Back to Africa
25th January 2018
I am having a hard time putting my thoughts down. Its like being a shepherd without a sheepdog, trying to coral a flock of bloody minded sheep charging off in all directions. At the best of times the inside of my head can be likened to a fire alarm drill in a lunatic asylum. But on this occasion it's taking chaos to a new level.
Next month I will be stepping foot on the continent where I was born and spent my early childhood. Africa. It won't be the childhood haunts of Kenya which I remember so vividly. I'll be visiting South Africa, but I have no doubt the sights, sounds and smells will resonate with me fiercely.
I simply don't know how to describe what I am feeling. I keep having this visual: an old wooden box on the floor illuminated by a shaft of light in an otherwise dark room. I'm circling slowly around it. Then I'm sitting in an armchair in an obscure corner, motionless save for the subtle rub of thumb against fingertip. My body language speaks volumes. But the words disintegrate as soon as I attempt to translate them.
I left Africa when I was nine and if I were to compare who I am now to who I remember myself to be then, the differences are negligible. At nine years old my self identity had been honed and chilseled, molded and, in some aspects, hammered, into shape. Then baked under the African sun and permanently set. The much quoted words of Aristotle spring to mind: "Give me a child until he is 7 and I will show you the man."

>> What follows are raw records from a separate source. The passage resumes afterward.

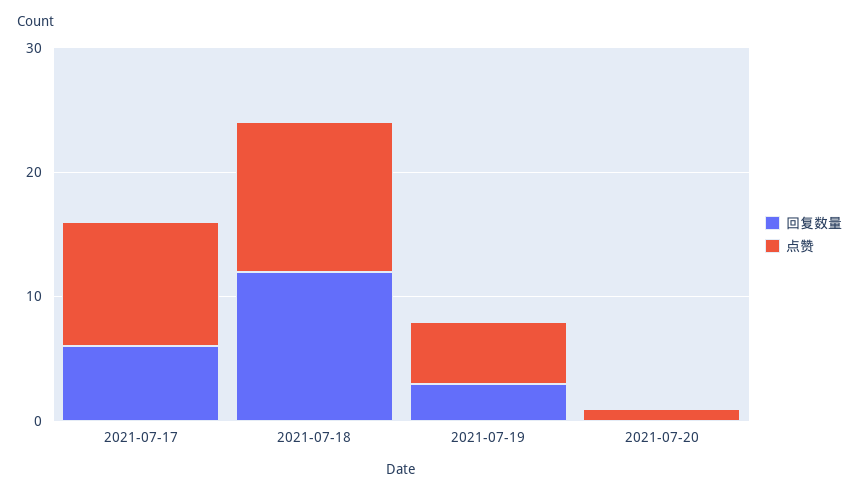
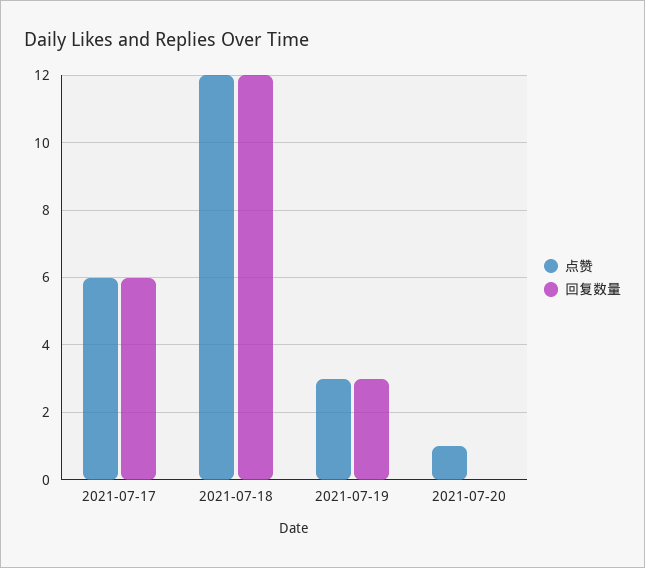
  {
    "回复数量": {
      "2021-07-17": 6,
      "2021-07-18": 12,
      "2021-07-19": 3,
      "2021-07-20": 0
    },
    "点赞": {
-     "2021-07-17": 10,
+     "2021-07-17": 6,
      "2021-07-18": 12,
-     "2021-07-19": 5,
+     "2021-07-19": 3,
      "2021-07-20": 1
    }
  }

As a child I was very much left to my own devices to make sense of things. I dont recall ever being given pep talks by an adult, least of all my parents who conducted their relationship with their siblings in what, retrospectively, appears to have been the standard way of colonials. They were like absentee landlords, delegating responsibilities to hired staff – in the case of children, to a trusted nanny or "aiya". My parents were always there, somewhere;they floated in and out of my peripheral vision. In and out of my own personal little Jumanji world. There could have been a lot more intimate interaction with my parents that I don't recall, but of significance is the fact that I don't recall it. Nonetheless I never felt unloved or abandoned. One of the greatest credits I can grant to my parents is that, in the circumstances of my privileged colonial upbringing, and the glaringly obvious social segregation drawn along racial lines, I never picked up a whiff of racism. I was never made aware of colour differences. Whether it was my African nanny, or our African cook or African gardener, I regarded them all as affable characters inhabiting my world.
Several years later in Dubai, when I had started to come to terms with the fact that I wasnt an African, I still remained blissfully oblivious to ethnic distinctions. This time with regard to Arabs. I have simply never understood racism. Lines of division that are drawn based upon racial or ethnic distinctions (or religion or social status) are, for me vacuous and irrelevant. Given that I am an artist, in this one particular respect,I am colour blind. And I thank God for it.
So, fifty years down the line, I'm heading back to reingage with Africa. My eyes are probably going to melt with sensory overload. I'm probably going to catch sight of women haggling at market stalls who will resemble faces I have imagined and painted. And I might wonder if I dreamt of them or they dreamt of me. Of women standing on street corners or under the dappled shade of trees, and my cup of coffee will go cold as I absorb them and etch them into memory. No doubt as I have been told repeatedly, the landscapes are going to be stunning. But it's the faces I will be watching out for. I know I won't be picking up any snatches of Swahili, it's South Africa after all, but I wonder if, in the merging of past and present, someone whose beautiful features I have been gazing upon might turn to me and say Habari Mtoto…(welcome, Child).
"If I know a song of Africa, of the giraffe and the African new moon lying on her back, of the plows in the fields and the sweaty faces of the coffee pickers, does Africa know a song of me? Will the air over the plain quiver with a color that I have had on, or the children invent a game in which my name is, or the full moon throw a shadow over the gravel of the drive that was like me, or will the eagles of the Ngong Hills look out for me?” Karen Blixen
In as much as the turmoil and anxiety one must feel when cofronted with such feelings, I feel hidden excitement in the narrative.
I have spent my life in many a place where I had to get used to living a different life in someone else's country, but, like you, returning, like a salmon to the location of one's birth holds fears few understand.
To me it is what makes life worth living.
No fear is greater than the one of not knowing how the emotions will change your life.
In many ways I envey your adventure.
Hugs
Raymond thank you for your touching and insightful comment. Your analogy of salmon swimming is perfectly apt! As another well travelled intrepid nomad you clearly can relate to the emotional cocktail of excitement and trepidation. I expect there will be a lot of tears of joy, and tears from a sense of loss and regret. But much in the same spirit as South Africa’s post apartheid Truth and Reconciliation exercise, I will look for the Tree of Forgiveness and lie under it.